Reports suggest that millions of people at risk of developing heart disease are to be screened and offered cholesterol-busting drugs.
The National Institute for Health and Clinical Excellence (NICE) will announce recommendations this week to screen people with a view to offering them statins, a newspaper claims.
Adults aged 40, 50 and 60 years will be assessed and those considered to have a 20% risk of developing heart disease over the next decade will be offered the drugs, the report said.
A NICE spokeswoman confirmed that the organisation is due to publish draft guidelines on modifying blood lipids within the next few days.
Cholesterol is a type of lipid which, if present in high concentrations, can cause deposits to build up on artery walls, increasing the risk of heart disease.

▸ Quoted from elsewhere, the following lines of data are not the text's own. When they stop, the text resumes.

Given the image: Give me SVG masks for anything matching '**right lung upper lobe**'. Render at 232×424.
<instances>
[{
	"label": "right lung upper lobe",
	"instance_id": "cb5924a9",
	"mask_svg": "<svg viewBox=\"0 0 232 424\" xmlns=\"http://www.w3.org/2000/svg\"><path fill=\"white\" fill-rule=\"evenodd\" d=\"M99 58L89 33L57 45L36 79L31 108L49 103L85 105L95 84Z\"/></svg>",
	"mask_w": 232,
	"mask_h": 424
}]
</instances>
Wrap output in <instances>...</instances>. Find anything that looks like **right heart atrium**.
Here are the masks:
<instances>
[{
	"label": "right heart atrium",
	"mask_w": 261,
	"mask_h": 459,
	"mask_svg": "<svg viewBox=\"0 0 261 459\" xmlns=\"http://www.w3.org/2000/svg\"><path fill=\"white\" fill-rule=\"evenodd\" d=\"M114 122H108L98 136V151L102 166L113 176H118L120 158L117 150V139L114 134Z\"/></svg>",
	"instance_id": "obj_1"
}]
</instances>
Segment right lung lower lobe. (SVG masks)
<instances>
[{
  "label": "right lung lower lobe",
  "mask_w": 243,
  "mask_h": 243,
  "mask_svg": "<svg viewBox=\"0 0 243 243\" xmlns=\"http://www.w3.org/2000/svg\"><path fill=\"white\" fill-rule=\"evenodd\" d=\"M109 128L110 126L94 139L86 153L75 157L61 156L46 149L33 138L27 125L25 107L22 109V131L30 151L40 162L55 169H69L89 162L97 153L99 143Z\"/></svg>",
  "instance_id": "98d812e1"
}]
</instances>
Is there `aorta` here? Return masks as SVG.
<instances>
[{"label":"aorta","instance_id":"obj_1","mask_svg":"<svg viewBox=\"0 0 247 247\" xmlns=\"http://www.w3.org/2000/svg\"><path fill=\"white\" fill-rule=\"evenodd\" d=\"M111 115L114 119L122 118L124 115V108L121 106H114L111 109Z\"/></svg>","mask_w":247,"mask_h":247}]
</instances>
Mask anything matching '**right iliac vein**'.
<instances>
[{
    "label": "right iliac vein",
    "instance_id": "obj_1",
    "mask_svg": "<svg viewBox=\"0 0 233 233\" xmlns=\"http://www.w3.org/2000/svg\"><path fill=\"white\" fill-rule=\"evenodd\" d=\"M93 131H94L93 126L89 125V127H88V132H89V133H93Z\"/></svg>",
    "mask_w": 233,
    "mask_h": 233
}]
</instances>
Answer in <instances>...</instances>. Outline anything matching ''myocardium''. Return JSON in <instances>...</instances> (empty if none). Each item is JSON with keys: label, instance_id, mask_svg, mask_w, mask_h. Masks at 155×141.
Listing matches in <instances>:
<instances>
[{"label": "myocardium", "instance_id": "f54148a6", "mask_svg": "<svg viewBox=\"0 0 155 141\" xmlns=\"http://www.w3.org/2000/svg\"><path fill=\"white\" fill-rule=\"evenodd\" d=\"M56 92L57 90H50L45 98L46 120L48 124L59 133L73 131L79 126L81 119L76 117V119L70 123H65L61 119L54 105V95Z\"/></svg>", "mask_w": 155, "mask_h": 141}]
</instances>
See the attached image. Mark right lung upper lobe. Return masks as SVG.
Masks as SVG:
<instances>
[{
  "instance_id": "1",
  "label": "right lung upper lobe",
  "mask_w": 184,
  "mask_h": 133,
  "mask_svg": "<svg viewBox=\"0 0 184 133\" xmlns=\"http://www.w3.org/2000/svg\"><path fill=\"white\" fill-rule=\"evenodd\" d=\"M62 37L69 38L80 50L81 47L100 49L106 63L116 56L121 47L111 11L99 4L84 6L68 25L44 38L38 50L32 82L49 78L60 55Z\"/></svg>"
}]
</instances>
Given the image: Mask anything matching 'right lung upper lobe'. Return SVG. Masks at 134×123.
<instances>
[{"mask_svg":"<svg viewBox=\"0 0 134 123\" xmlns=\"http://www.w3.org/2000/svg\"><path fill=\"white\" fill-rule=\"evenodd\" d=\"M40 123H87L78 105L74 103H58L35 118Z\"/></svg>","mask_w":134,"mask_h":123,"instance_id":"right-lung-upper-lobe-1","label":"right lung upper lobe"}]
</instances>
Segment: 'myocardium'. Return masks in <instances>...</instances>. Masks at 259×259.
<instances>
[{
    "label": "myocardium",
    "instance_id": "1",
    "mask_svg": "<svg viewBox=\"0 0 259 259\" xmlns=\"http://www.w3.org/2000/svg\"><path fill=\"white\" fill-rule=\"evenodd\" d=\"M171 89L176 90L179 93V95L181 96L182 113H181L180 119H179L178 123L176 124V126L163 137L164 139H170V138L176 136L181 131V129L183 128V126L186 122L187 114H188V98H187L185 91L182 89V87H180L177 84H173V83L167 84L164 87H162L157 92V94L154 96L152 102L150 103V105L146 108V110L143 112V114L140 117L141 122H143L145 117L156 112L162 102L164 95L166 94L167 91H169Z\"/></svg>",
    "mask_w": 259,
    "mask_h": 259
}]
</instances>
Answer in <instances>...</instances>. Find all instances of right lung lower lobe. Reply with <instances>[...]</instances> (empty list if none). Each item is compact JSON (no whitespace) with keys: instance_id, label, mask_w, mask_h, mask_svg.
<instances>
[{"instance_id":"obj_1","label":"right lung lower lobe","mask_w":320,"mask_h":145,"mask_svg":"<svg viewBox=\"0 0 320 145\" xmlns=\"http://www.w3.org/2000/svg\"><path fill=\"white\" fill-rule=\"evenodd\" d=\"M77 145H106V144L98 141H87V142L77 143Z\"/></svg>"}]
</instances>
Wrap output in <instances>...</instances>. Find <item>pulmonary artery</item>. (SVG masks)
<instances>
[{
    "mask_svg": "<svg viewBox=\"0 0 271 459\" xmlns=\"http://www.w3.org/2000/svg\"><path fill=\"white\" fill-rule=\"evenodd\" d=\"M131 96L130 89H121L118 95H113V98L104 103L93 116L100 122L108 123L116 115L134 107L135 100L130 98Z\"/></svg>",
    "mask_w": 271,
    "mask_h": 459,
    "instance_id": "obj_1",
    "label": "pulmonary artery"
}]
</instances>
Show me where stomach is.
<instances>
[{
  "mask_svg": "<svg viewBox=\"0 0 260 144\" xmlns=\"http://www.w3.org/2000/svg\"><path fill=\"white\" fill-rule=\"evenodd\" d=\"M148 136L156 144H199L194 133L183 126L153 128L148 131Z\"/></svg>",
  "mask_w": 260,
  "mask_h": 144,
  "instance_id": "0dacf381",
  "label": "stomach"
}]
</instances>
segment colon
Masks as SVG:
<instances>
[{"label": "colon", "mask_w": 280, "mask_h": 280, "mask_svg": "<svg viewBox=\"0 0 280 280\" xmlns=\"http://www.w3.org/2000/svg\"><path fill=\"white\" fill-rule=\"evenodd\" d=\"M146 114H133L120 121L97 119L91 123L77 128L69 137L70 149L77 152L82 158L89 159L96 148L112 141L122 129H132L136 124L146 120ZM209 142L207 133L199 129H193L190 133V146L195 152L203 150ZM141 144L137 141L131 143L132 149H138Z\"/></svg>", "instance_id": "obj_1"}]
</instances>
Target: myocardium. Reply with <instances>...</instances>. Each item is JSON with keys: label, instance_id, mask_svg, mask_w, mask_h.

A document published two years ago highlighted the fact that cholesterol can be cut by exercise and dietary changes as well as by drugs.
It emphasises that drugs have an important role to play in treating the disease, and illustrates how existing government targets recommend giving statins to people with more than a 30% chance of developing coronary heart disease over 10 years.
But the document says that there are variations in how doctors go about preventing cardiovascular disease.
While statins are already widely used, The Sunday Times claims that NICE will now recommend a mass screening programme which will potentially bring in millions of other people who are not currently eligible for the drugs.